Best practices

Acks early vs acks late

Tasks are only removed from a queue when they are acknowledged ("acked") by the worker that received them. The acks_late setting determines when a worker will ack a task. When set to true, tasks are acked after the worker finishes executing them. When set to false, they are executed right before the worker starts executing them.

The default of acks_late is false, however if your tasks are idempotent it's strongly recommended that you set acks_late to true. This has two major benefits.

First, it ensures that if a worker were to crash, any tasks currently executing will be retried automatically by the next available worker.

Second, it provides a better back pressure mechanism when used in conjunction with a suitable prefetch_count (see below).

Prefetch count

When initializing your Rust Celery app it's recommended that you set the prefetch_count to a number suitable for your application, especially if you have acks_late set to true.

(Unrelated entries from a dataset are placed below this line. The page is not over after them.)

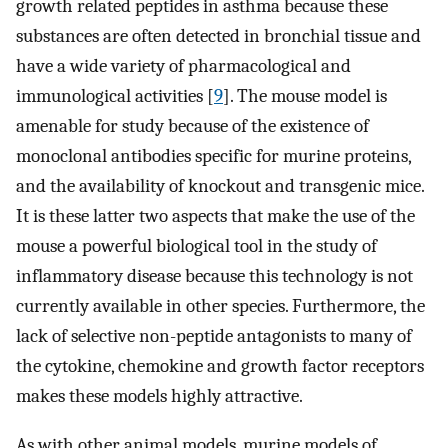
growth related peptides in asthma because these
substances are often detected in bronchial tissue and
have a wide variety of pharmacological and
immunological activities [
9
]. The mouse model is
amenable for study because of the existence of
monoclonal antibodies specific for murine proteins,
and the availability of knockout and transgenic mice.
It is these latter two aspects that make the use of the
mouse a powerful biological tool in the study of
inflammatory disease because this technology is not
currently available in other species. Furthermore, the
lack of selective non-peptide antagonists to many of
the cytokine, chemokine and growth factor receptors
makes these models highly attractive.
As with other animal models, murine models of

If you have acks_late set to false, the default prefetch_count is probably sufficient.

The prefetch_count determines how many un-acked tasks (ignoring those with a future ETA) that a worker can hold onto at any point in time. Having prefetch_count too low or too high can create a bottleneck.

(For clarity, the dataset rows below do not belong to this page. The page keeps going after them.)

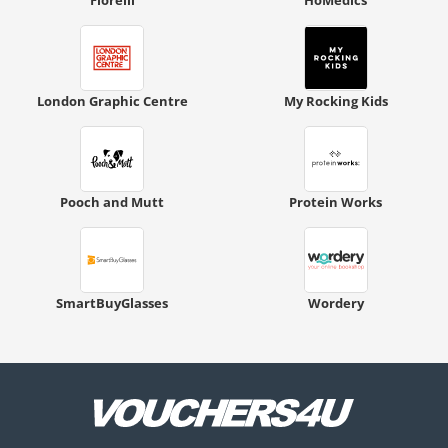
London Graphic Centre
My Rocking Kids
Pooch and Mutt
Protein Works
SmartBuyGlasses
Wordery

If the number is set too low, workers could be under-utilized. If the number is set too high, workers could be hogging tasks that they can't execute yet, or worse: they could run out of memory from receiving too many tasks and crash.

Unfortunately finding an optimal prefetch count is easier said than done. It depends on a lot of factors, such as the hardware your workers are running on, the task throughput, and whether your tasks are more CPU-bound or IO-bound.

The last reason is especially important. A worker running on even a single CPU can probably handle hundreds, if not thousands, of (non-blocking) IO-bound tasks at once. But a worker consuming CPU-bound tasks is essentially limited to executing one task per CPU core. Therefore a good starting point for prefetch_count would be either 100 x NUM_CPUS for IO-bound tasks or 2 * NUM_CPUS for CPU-bound tasks.

Consuming blocking / CPU-bound tasks

If your tasks are CPU-bound (or otherwise blocking), it's recommended that you use a multi-threaded async runtime, such as the one provided by tokio. Within the task body you can then call tokio::task::block_in_place where appropriate.